Problem details>
Starting at the line that contains "What is the total" and ending at the last line of the records, arrange the lines as a numbered list with blank lines skipped. Leave the pictures out.
Start of Exercise data
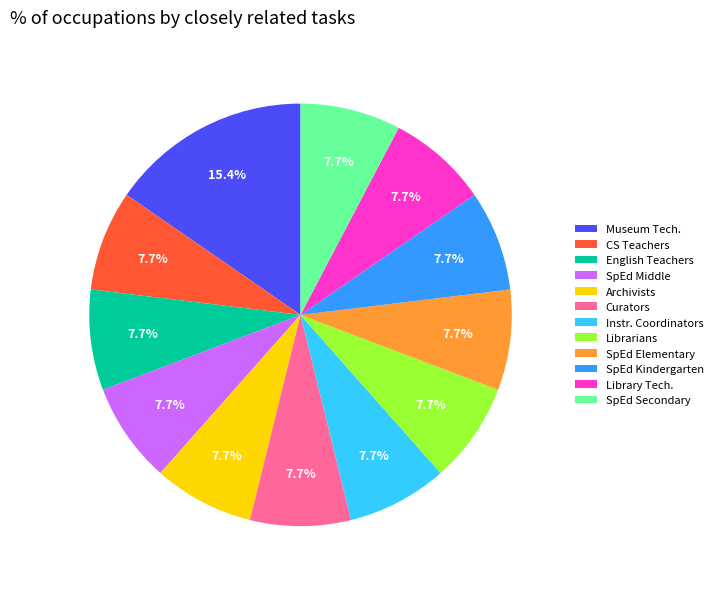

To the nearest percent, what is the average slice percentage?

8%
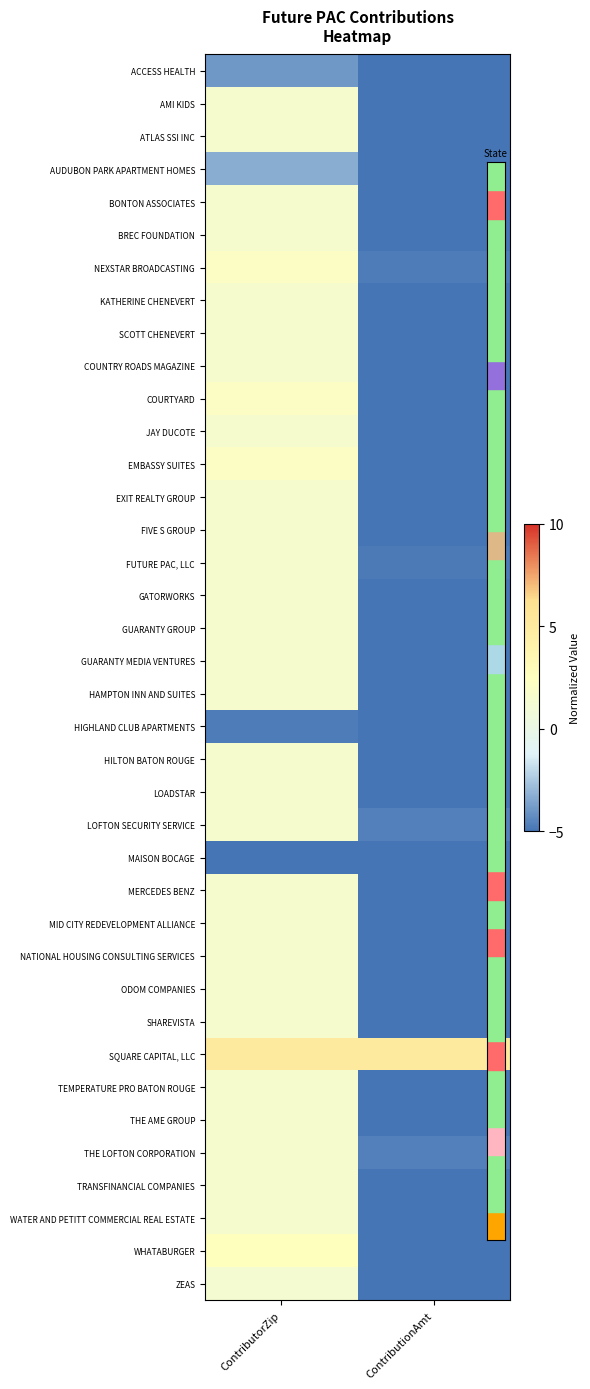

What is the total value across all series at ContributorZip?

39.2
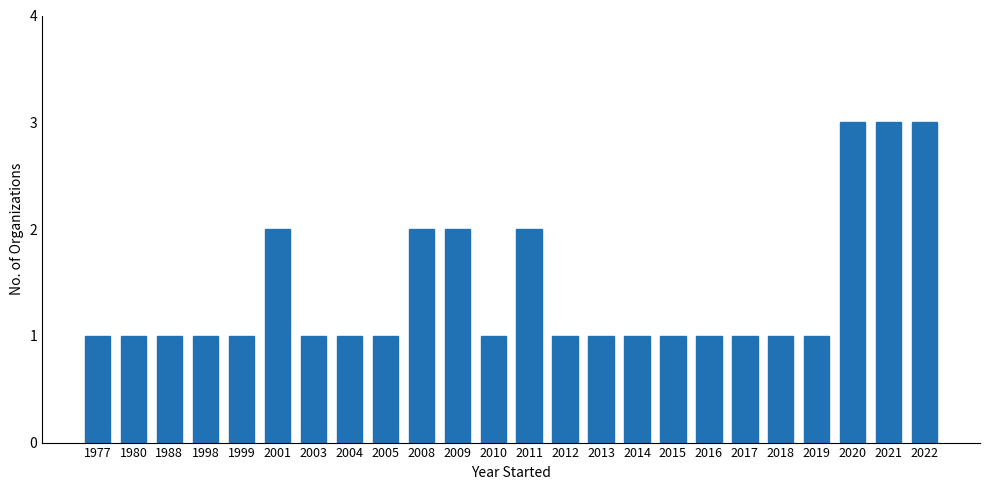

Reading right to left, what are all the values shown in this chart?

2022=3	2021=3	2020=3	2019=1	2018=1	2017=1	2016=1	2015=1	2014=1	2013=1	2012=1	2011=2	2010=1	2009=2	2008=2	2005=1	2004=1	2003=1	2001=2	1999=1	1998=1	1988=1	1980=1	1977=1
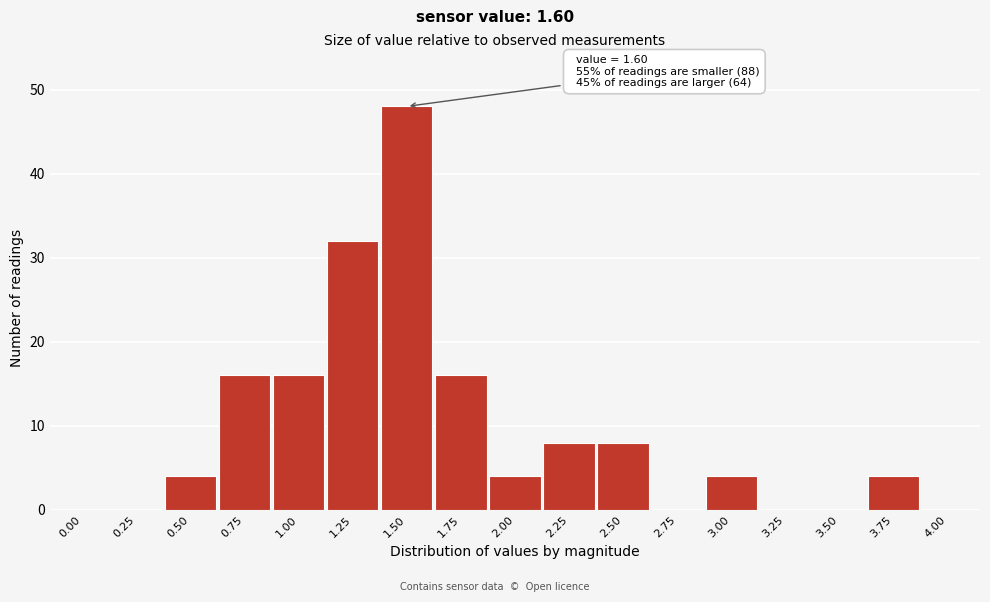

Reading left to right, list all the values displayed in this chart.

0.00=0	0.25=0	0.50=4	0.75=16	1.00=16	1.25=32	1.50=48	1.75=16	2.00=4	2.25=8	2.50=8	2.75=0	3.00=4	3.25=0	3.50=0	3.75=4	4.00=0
End of Exercise data
Solution below>
1. What is the total value across all series at ContributorZip?
2. 39.2
3. Reading right to left, what are all the values shown in this chart?
4. 2022=3	2021=3	2020=3	2019=1	2018=1	2017=1	2016=1	2015=1	2014=1	2013=1	2012=1	2011=2	2010=1	2009=2	2008=2	2005=1	2004=1	2003=1	2001=2	1999=1	1998=1	1988=1	1980=1	1977=1
5. Reading left to right, list all the values displayed in this chart.
6. 0.00=0	0.25=0	0.50=4	0.75=16	1.00=16	1.25=32	1.50=48	1.75=16	2.00=4	2.25=8	2.50=8	2.75=0	3.00=4	3.25=0	3.50=0	3.75=4	4.00=0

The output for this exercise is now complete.